Craignant un « impact négatif » de la sortie de l’Union européenne pour l’enseignement supérieur, les députés britanniques ont lancé une enquête parlementaire visant à identifier les conditions préservant son rayonnement, annonce BBC News. « Notre souci doit être de continuer à attirer les étudiants les plus brillants en veillant à ce que les universités britanniques maintiennent leur rang parmi les meilleures du monde », a déclaré le conservateur Neil Carmichael. La commission, qui invite responsables universitaires, enseignants et étudiants a lui faire parvenir par écrit leurs observations sur son site Internet, se donne jusqu’au 11 novembre pour formuler des propositions. Et compte bien influer sur les négociations.

Défection massive des étudiants européens

L’impact du Brexit sur la venue des étudiants est en train d’être évalué, les inscrits pour l’année 2016-2017 n’étant pas obligés de se présenter avant le début d’octobre. Mais selon une enquête menée au début de septembre par The Wall Street Journal, ni à Oxford ni à l’Imperial College de Londres ni à la London School of Economics and Political Science on ne s’attendait à une défection massive des étudiants européens. Ceux-ci payaient jusqu’à présent les mêmes frais de scolarité que leurs camarades britanniques, mais rien n’est garanti à partir de la rentrée 2017, soulignait le quotidien. Julia Goodfellow, présidente de Universities UK, qui regroupe 135 établissements britanniques et qui veille en particulier à leur rayonnement international, appelait le gouvernement à faire d’urgence le nécessaire afin d’éviter « une chute brutale » des demandes d’inscription dès la rentrée à venir.

La perspective d’un « Brexit dur » qui s’est dessinée depuis a renforcé les craintes. « Des institutions parmi les plus prestigieuses du monde font part de leur inquiétude », écrit The Guardian, qui cite notamment le Prix Nobel de médecine Paul Nurse :

« L’impression se répand que le pays est devenu xénophobe, que la Grande-Bretagne se ferme à toute influence étrangère. »

La British Academy et la Royal Society sont intervenues auprès du gouvernement pour qu’il rassure les 32 000 universitaires et chercheurs européens travaillant actuellement dans le pays – ils représentent 17 % du corps enseignant et des chercheurs des universités britanniques.

« Aucune restriction ne doit être apportée à la mobilité des chercheurs, qu’il s’agisse d’universitaires britanniques présents dans les pays de l’UE ou de chercheurs européens qui travaillent dans les institutions britanniques. C’est maintenant au gouvernement britannique de créer le cadre adéquat », a prévenu Margret Wintermantel, qui dirige le Deutsche Akademischer Austauschdienst (DAAD, l’Office allemand d’échanges universitaires), également citée par le Guardian.
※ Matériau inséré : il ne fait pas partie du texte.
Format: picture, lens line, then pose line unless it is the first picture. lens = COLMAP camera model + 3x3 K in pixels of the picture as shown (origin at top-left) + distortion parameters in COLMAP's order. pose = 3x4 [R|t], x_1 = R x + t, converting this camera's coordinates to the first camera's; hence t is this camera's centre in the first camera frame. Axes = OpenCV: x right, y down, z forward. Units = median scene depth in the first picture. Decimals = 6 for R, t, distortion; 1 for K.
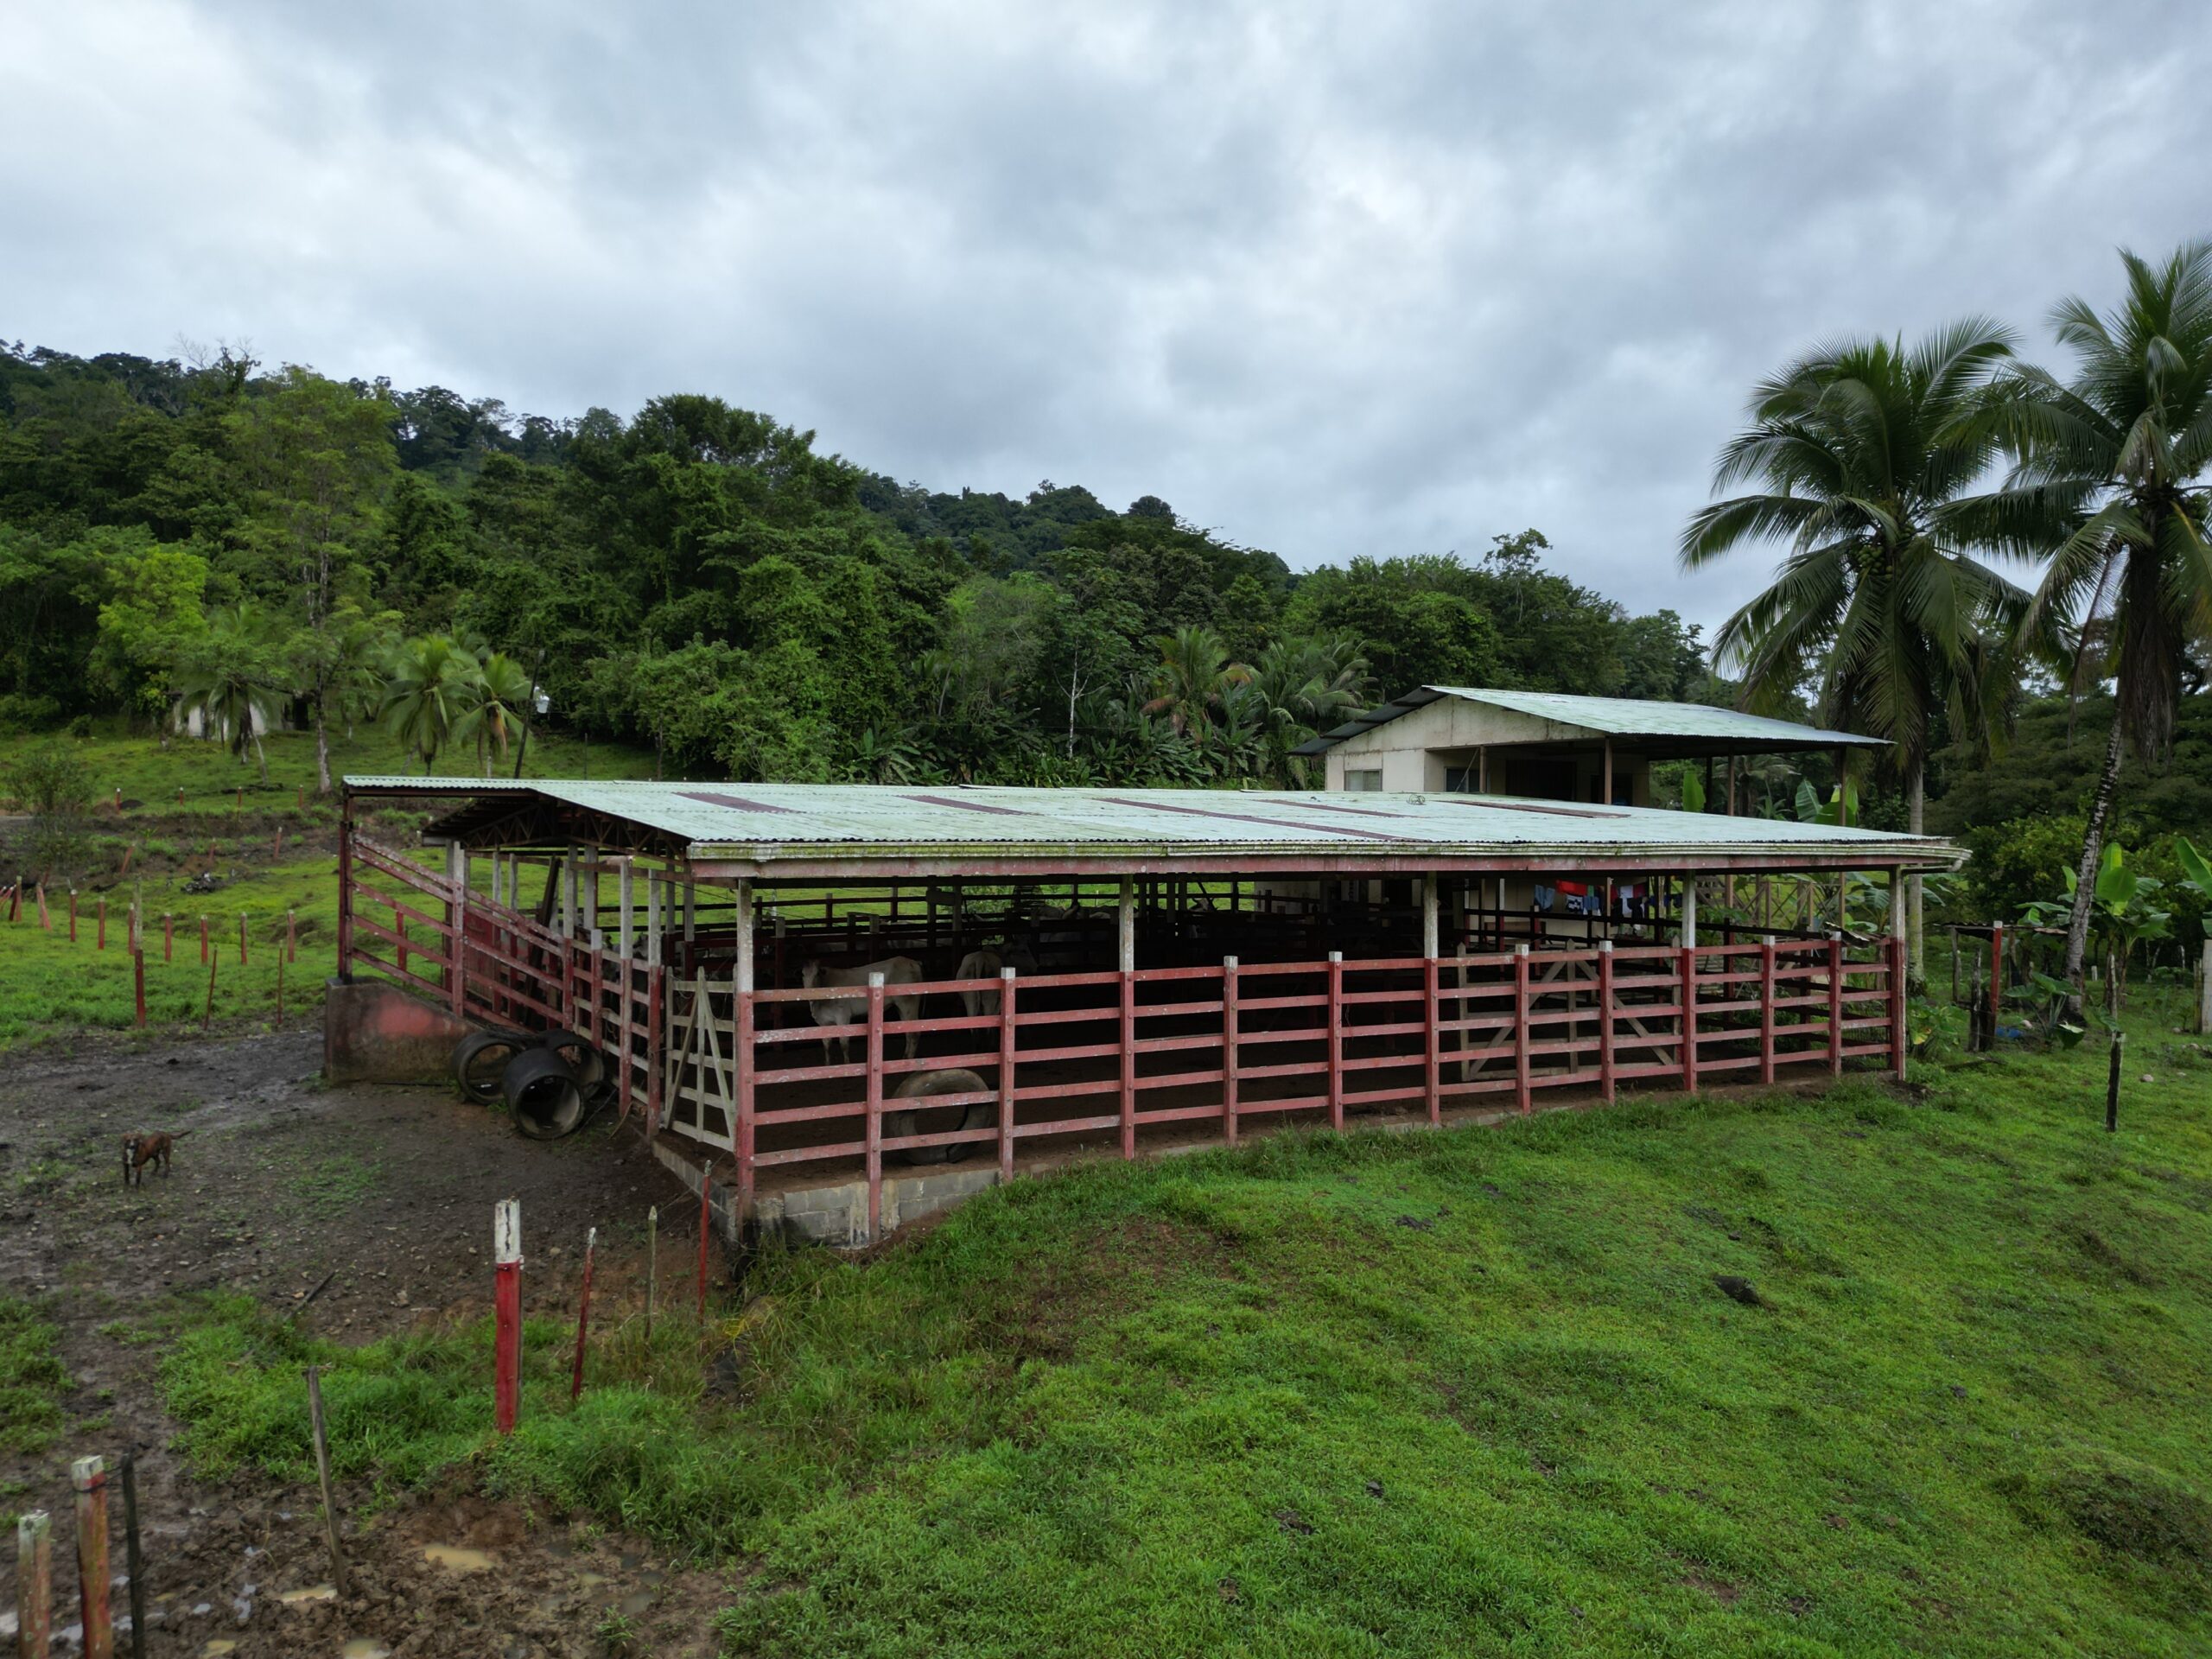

Une sortie du programme Erasmus serait une « catastrophe »

Et d’ajouter qu’une sortie de la Grande-Bretagne du programme d’échanges européen Erasmus serait une « catastrophe ». Une augmentation des frais d’inscription et de scolarité pour les étudiants européens se traduirait par un « effondrement des échanges universitaires avec le Royaume-Uni », selon elle.

« Nos universités sont un atout considérable pour le pays. Elles méritent d’être protégées », défend dans un éditorial le Financial Times (en édition abonnés). Le risque est grand, souligne le quotidien économique, qu’elles soient désormais privées des crédits alloués à la recherche par l’UE. Or le Royaume-Uni s’est vu attribuer une part « disproportionnée » – 9,5 milliards d’euros au cours des dix dernières années – de ces subventions :

« Le gouvernement devrait faire tout son possible pour que les universités britanniques restent présentes dans les programmes de recherche européens en s’engageant fermement à poursuivre ses contributions financières ou, si le Royaume-Uni ne devait plus bénéficier des subventions de l’UE, à prendre le relais de ces crédits. Il serait également utile de montrer que les étudiants restent les bienvenus dans les établissements britanniques. »

Il ne semble pas, à en juger par les dernières déclarations du gouvernement, que ces prudentes recommandations aient pour le moment été entendues.